Kazakhstan Creates Giant Energy Ministry As Economy Falters

Reuters

ALMATY, Aug 6 (Reuters) - Kazakhstan has created a new super size energy ministry as its economy suffers from the shutdown of a giant oilfield and the collapse of exports to Ukraine and sanctions-hit Russia.

President Nursultan Nazarbayev on Wednesday appointed 65-year-old close ally Vladimir Shkolnik, a two times former energy minister, to head the former oil and gas ministry combined with the industry and new technologies ministry and the environmental protection ministry.

"Generally speaking, our energy sector is in disarray," Nazarbayev told a government meeting.

"It is hard to understand, why one government body must be responsible for oil and gas, while another one deals with solid energy resources, the third department controls the power grid and the fourth one the nuclear industry," said the 74-year-old former steel worker whose word is final in Kazakhstan.

"This is why I believe it is time to concentrate the entire energy sector in the hands of one person."

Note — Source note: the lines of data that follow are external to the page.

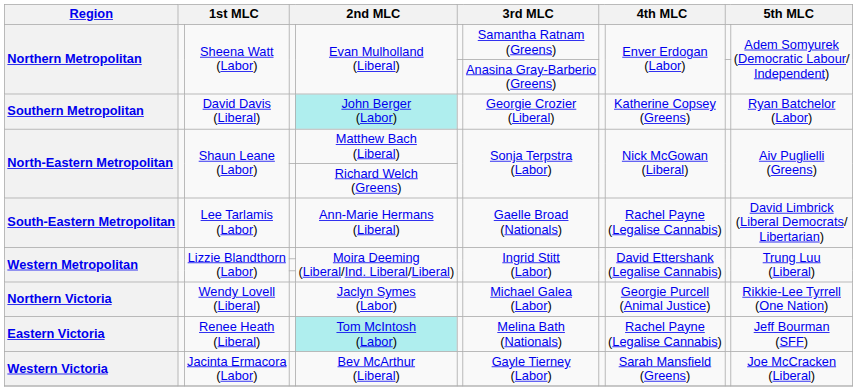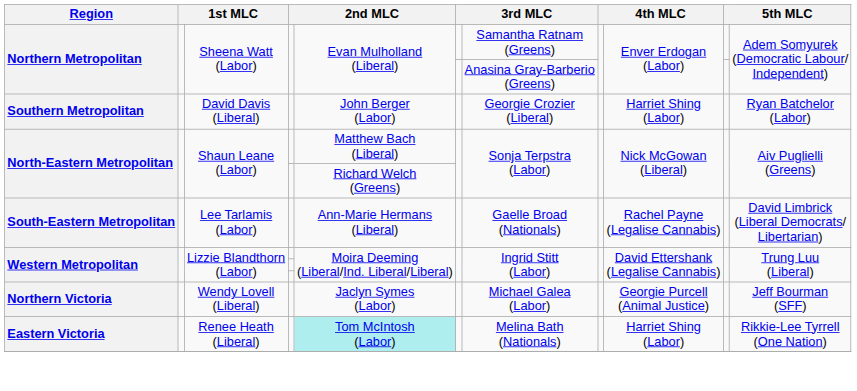Southern Metropolitan | column 5: paleturquoise background -> no background
Southern Metropolitan | column 9: Katherine Copsey (Greens) -> Harriet Shing (Labor)
Northern Victoria | column 11: Rikkie-Lee Tyrrell (One Nation) -> Jeff Bourman (SFF)
Eastern Victoria | column 9: Rachel Payne (Legalise Cannabis) -> Harriet Shing (Labor)
Eastern Victoria | column 11: Jeff Bourman (SFF) -> Rikkie-Lee Tyrrell (One Nation)
- row: Western Victoria | Jacinta Ermacora (Labor) | Bev McArthur (Liberal) | Gayle Tierney (Labor) | Sarah Mansfield (Greens) | Joe McCracken (Liberal)
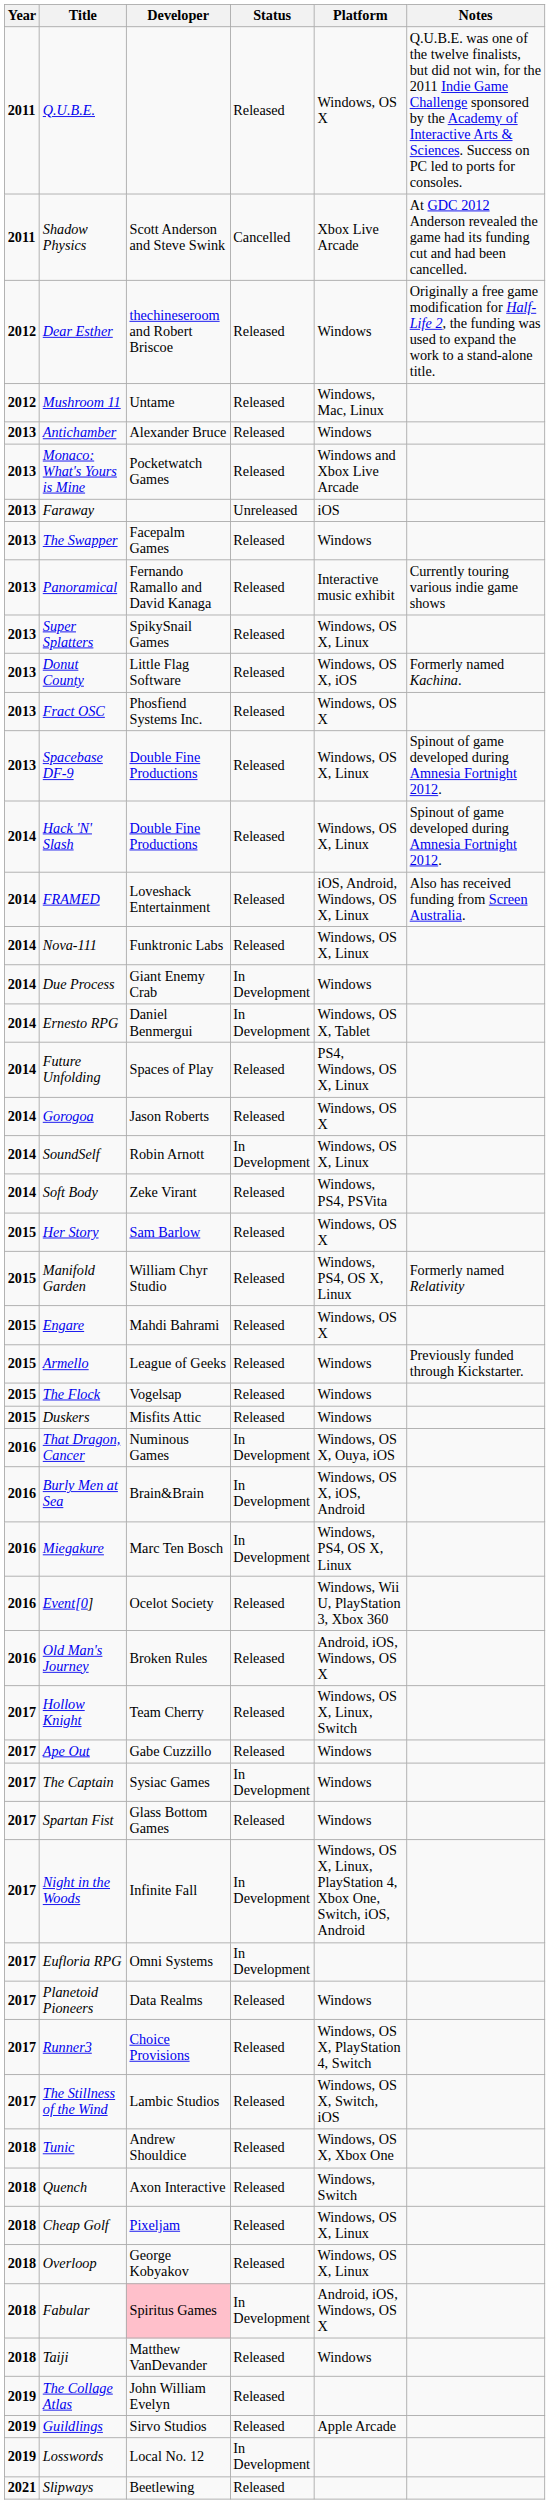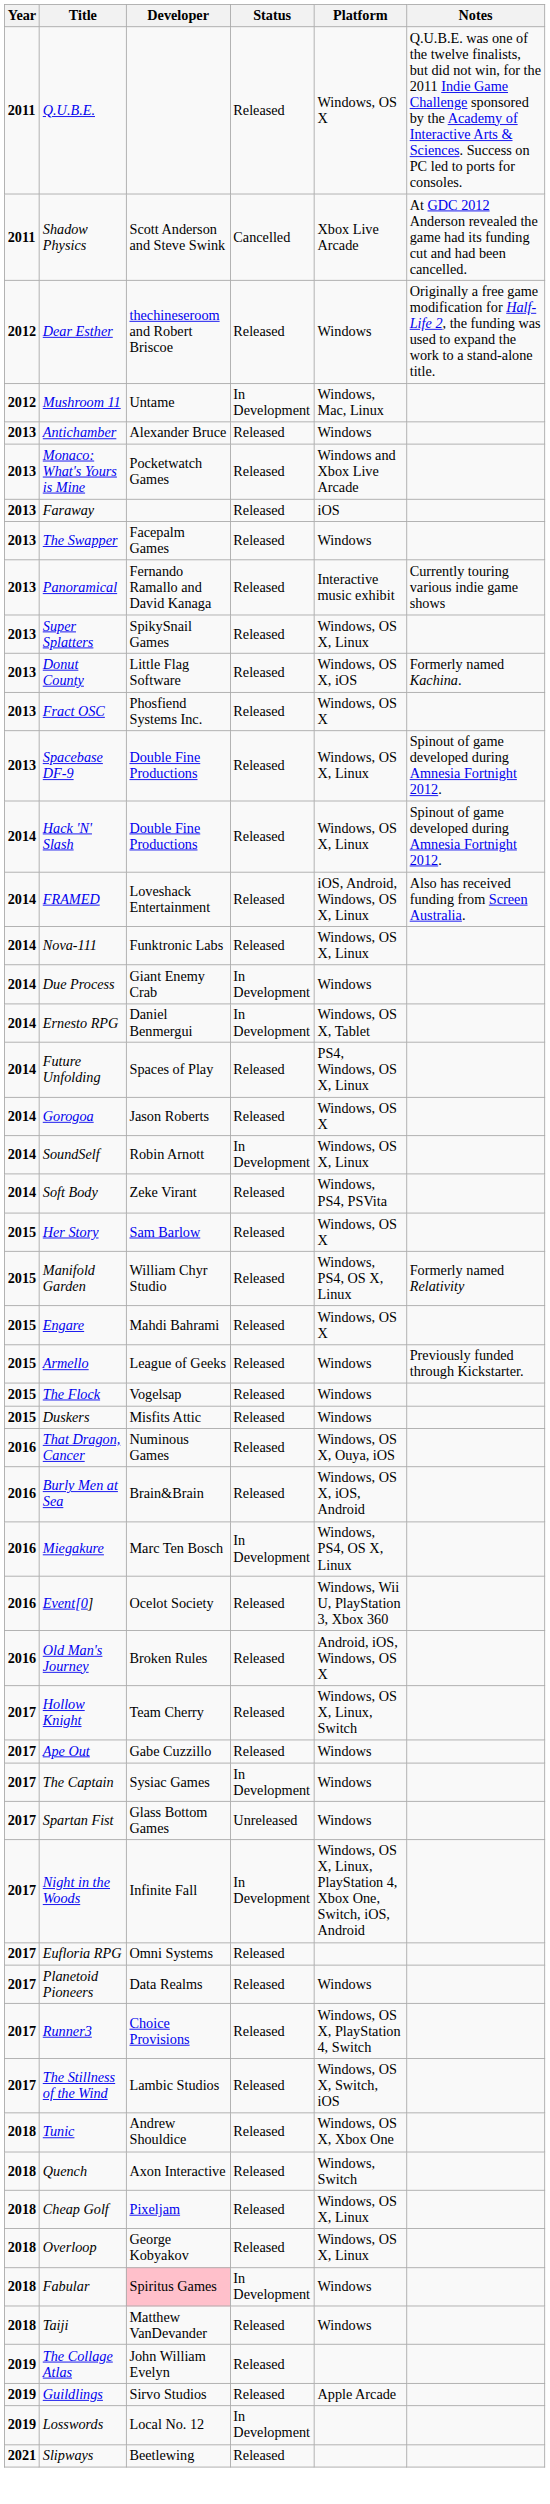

Until Wednesday, Shkolnik was in charge of national uranium company Kazatomprom. Kazakhstan is the world's largest producer of uranium. It is also Central Asia's largest economy and the second-largest ex-Soviet oil producer after Russia. Economic growth accelerated to 6 percent last year after a 5-percent rise in 2012.

But this year's growth is likely to be slower as oil production will remain stagnant due to halted output at the Kashagan oilfield, the world's biggest oil find of recent time, and because of economic slowdown in close trade partner Russia due to several rounds of U.S. and European Union sanctions imposed on Moscow over Ukraine.

Falling Exports

Kazakhstan's central bank devalued the national tenge currency by 19 percent in February to ease speculative pressure on the domestic foreign exchange market, support exporters of oil and industrial metals and sustain economic growth.

Economy and Budget Planning Minister Yerbolat Dosayev told the government meeting, however, that due to Western sanctions imposed on Russia, Kazakhstan's exports there had fallen by 21.7 percent in January-May year-on-year. Exports to Ukraine shrank by 31.1 percent in the same period.

Kazakhstan will also struggle this year to maintain its oil output at the 2013 level of 81.7 million tonnes, while the offshore Kashagan field stands idle, senior government officials have said.

Kashagan started up last September but was halted in October after gas leaks in its pipelines. Production there may now resume in the first half of 2016 at the earliest.

Dosayev said industrial output decreased by 0.4 percent year-on-year in the first half of 2014, while gross domestic product grew by 3.9 percent. The government had originally targeted GDP growth at 6 percent this year.

He said the government hoped that internal consumption and growing internal investment would help sustain growth this year.

The presidents of Russia, Kazakhstan and Belarus have signed a treaty creating a trading bloc which they hope will challenge the economic might of the United States, the European Union and China.

The treaty forging the Eurasian Economic Union will come into force on Jan. 1.

Dosayev told Nazarbayev that the government would present in September a detailed plan to counter the negative impact of sanctions imposed on Russia. He did not elaborate.

Nazarbayev said that Oil and Gas Minister Uzakbai Karabalin would now serve as Shkolnik's first deputy in the new ministry.

Environmental Protection Minister Nurlan Kapparov will now head Kazatomprom, Nazarbayev said.